RECORDS FOR PROCESSING:
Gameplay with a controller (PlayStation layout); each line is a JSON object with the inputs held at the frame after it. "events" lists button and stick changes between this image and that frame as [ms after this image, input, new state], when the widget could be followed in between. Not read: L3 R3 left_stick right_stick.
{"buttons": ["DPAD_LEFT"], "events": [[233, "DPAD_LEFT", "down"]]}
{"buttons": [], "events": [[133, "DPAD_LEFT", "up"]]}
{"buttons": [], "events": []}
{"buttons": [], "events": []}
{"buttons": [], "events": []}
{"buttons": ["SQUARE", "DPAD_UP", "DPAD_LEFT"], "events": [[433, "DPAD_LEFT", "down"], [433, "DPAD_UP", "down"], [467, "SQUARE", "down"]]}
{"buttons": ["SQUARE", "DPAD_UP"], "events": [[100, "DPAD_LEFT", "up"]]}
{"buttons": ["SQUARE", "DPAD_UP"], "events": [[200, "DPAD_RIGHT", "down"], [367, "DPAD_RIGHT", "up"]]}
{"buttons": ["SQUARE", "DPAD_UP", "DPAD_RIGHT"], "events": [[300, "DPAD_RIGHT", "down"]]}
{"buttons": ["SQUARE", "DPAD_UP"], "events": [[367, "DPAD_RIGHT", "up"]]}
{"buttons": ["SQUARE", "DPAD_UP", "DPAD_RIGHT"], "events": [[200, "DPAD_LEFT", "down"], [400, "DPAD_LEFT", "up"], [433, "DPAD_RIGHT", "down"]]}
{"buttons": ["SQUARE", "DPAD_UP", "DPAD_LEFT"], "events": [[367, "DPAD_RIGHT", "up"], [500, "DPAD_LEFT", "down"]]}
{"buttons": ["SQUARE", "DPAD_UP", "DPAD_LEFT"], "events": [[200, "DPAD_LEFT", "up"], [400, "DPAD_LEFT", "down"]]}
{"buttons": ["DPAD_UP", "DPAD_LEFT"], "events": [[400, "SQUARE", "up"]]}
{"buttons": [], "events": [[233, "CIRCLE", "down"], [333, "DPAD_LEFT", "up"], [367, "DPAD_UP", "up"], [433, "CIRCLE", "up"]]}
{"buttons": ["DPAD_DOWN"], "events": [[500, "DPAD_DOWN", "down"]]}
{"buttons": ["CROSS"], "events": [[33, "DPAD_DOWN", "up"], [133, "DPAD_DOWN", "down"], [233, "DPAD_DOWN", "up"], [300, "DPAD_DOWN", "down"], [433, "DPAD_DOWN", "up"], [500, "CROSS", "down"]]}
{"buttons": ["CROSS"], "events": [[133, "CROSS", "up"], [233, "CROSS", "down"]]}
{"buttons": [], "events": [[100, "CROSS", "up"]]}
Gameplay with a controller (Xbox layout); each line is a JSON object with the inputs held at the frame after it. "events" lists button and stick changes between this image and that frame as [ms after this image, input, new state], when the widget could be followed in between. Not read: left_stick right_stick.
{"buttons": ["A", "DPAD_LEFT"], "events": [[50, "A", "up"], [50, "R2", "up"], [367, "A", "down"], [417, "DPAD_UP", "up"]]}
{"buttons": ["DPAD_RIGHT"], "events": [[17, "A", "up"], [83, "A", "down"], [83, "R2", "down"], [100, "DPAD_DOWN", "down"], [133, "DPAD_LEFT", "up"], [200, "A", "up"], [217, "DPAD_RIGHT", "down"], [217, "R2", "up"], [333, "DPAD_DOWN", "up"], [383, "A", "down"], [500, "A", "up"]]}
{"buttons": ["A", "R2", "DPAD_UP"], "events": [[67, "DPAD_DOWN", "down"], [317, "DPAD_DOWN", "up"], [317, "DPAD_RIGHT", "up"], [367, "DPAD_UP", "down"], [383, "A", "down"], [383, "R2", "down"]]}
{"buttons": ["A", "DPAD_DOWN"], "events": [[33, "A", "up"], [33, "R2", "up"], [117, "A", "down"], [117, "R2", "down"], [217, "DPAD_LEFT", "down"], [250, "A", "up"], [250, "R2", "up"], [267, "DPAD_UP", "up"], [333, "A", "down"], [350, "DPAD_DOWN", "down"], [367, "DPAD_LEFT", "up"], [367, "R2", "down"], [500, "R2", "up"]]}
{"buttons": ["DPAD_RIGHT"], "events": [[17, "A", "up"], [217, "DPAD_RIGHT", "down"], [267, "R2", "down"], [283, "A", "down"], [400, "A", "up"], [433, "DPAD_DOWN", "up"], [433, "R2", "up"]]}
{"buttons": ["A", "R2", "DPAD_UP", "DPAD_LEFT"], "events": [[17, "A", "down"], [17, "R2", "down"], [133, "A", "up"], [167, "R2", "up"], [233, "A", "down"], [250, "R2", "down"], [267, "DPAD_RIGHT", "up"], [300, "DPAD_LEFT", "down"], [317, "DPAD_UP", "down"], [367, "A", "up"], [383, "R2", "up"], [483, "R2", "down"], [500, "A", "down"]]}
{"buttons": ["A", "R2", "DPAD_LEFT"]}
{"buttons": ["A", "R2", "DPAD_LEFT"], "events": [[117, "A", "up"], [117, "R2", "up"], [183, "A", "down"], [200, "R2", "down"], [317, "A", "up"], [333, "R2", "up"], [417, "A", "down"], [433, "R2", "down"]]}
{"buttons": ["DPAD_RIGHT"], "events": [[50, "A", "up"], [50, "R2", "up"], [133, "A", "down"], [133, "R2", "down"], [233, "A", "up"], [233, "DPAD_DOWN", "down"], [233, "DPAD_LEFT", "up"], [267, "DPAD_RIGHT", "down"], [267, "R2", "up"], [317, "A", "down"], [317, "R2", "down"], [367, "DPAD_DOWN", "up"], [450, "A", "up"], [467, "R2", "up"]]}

WHAT YOU HAVE TO DO:
Return, from the entries, each line that holds "state".

EXERCISE ANSWER:
Gameplay with a controller (PlayStation layout); each line is a JSON object with the inputs held at the frame after it. "events" lists button and stick changes between this image and that frame as [ms after this image, input, new state], when the widget could be followed in between. Not read: L3 R3 left_stick right_stick.
Gameplay with a controller (Xbox layout); each line is a JSON object with the inputs held at the frame after it. "events" lists button and stick changes between this image and that frame as [ms after this image, input, new state], when the widget could be followed in between. Not read: left_stick right_stick.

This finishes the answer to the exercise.